Der kann sich immer dann an Verfahren beteiligen, wenn die Bundesregierung als sein Dienstherr den Eindruck hat, da läuft etwas in eine falsche Richtung. So wie offenbar in diesem Fall.

In der zwölfseitigen Stellungnahme des "VBI", wie der Vertreter des Bundesinteresses abgekürzt wird, verneint der, dass die Regelungen noch Bestand haben kann, wonach die Landespressegesetzte für den Bund bindend seien. Seine Auffassung formuliert der VBI in nüchterner Klarheit: "Nach hiesiger Auffassung können Bundesbehörden weder auf Grundlage der Landepressegesetze noch aus Art. 5 Abs. 1 GG zu Erteilung von Auskünften verpflichtet werden." Die Stellungnahme liegt SZ.de vor.

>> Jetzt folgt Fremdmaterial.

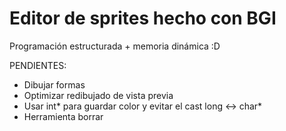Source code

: Editor de sprites hecho con BGI
================================================================================
Programación estructurada + memoria dinámica :D

PENDIENTES:
- Dibujar formas
- Optimizar redibujado de vista previa
- Usar int* para guardar color y evitar el cast long <-> char* 
- Herramienta borrar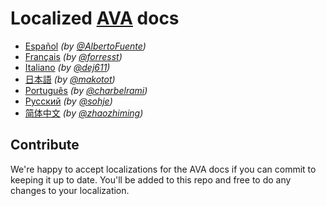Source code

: # Localized [AVA](https://github.com/sindresorhus/ava) docs

- [Español](es_ES/readme.md) *(by [@AlbertoFuente](https://github.com/AlbertoFuente))*
- [Français](fr_FR/readme.md) *(by [@forresst](https://github.com/forresst))*
- [Italiano](it_IT/readme.md) *(by [@dej611](https://github.com/dej611))*
- [日本語](ja_JP/readme.md) *(by [@makotot](https://github.com/makotot))*
- [Português](pt_BR/readme.md) *(by [@charbelrami](https://github.com/charbelrami))*
- [Русский](ru_RU/readme.md) *(by [@sohje](https://github.com/sohje))*
- [简体中文](zh_CN/readme.md) *(by [@zhaozhiming](https://github.com/zhaozhiming))*


## Contribute

We're happy to accept localizations for the AVA docs if you can commit to keeping it up to date. You'll be added to this repo and free to do any changes to your localization.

Würde sich der VBI mit seiner Haltung durchsetzen, dann hätte dies eine ungeheure Sprengkraft. Journalisten wären dann vom Wohlwollen der Pressestellen abhängig. Es gibt zwar das Informationsfreiheitsgesetz, doch dessen Durchsetzung ist für Journalisten mit hohen Hürden, viel bürokratischem Aufwand und Kosten verbunden. Bisher reicht oftmals der Verweis auf die Landespressegesetze, um die gewünschten Informationen zu bekommen. Eine glatte Verweigerung ist schwer durchzuhalten.

Jetzt scheint das Gericht nicht abgeneigt zu sein, eine neue Grundsatzentscheidung zu fällen. Es ließ über seinen Sprecher verlauten, dass es gegen den föderalen Aufbau der Bundesrepublik verstoßen könne, wenn Bundesbehörden gezwungen wären, Landesgesetze zu vollziehen. Was exakt der Auffassung des VBI entspricht. Der VBI hat nicht die Macht, seine Haltung durchzusetzen, die Justiz ist unabhängig. Und doch hat die Stellungnahme in dem Verfahren ein gewisses Gewicht, das von den Richtern des zuständigen 6. Senates des Bundesverwaltungsgerichtes nicht ignoriert werden kann.

Details machen stutzig

Ein wenig überraschend ist die Einmischung des VBI dennoch. Der ist zwar nur dem Bundeskabinett unterworfen, also der Bundesregierung als Ganzem, aber im Bundesinnenministerium angesiedelt. Der Bundesnachrichtendienst, der ja keine Auskunft zu früheren Nazis im eigenen Haus geben will, unterliegt jedoch dem Kanzleramt.*

Und noch ein Detail macht stutzig: Der VBI beruft sich in mehreren entscheidenden Passagen seiner Stellungnahme auf einen Aufsatz des Juristen Jan Hecker zur Auskunftspflicht von Bundesbehörden auf der Grundlage von Landespressegesetzen. Hecker bezieht da klar Stellung: Bundesbehörden können nicht von Landesgesetzen zur Auskunft verdonnert werden.

Geschrieben hat Hecker seinen Aufsatz 2006 für die juristische Fachzeitschrift "Deutsches Verwaltungsblatt". Da war er noch Beamter im Bundesinnenministerium. Heute ist er Richter. Und zwar im 6. Senat des Bundesverwaltungsgerichtes Leipzig. Jenem Gremium also, das die Sache jetzt zu entscheiden hat.

Am 20. Februar wird der Fall in Leipzig weiterverhandelt. Wann ein Urteil gefällt wird ist noch nicht klar.

Linktipps zum Thema:

  • Die Zeit: Schränkt der deutsche Staat die Pressefreiheit ein?
  • Tagesspiegel: Bleibende Fragen

*Wir hatten an dieser Stelle zunächst den BND versehentlich dem Innenministerium zugeordnet. Wir haben den Fehler inzwischen korrigiert.

Update (13 Uhr): Der Deutsche Journalisten-Verband hat sich inzwischen auch zu Wort gemeldet: "Der Bundesinnenminister muss seine Haltung korrigieren", forderte der Bundesvorsitzende Michael Konken. Diese basiere auf einer eigenwilligen Auslegung der Gesetzeslage zur Auskunftspflicht. "Es wäre völlig inakzeptabel, wenn es künftig vom Gutdünken einer Bundesbehörde abhängt, ob und wann welche Journalisten Auskunft von Bundesbehörden bekommen", heißt es in einer Stellungnahme.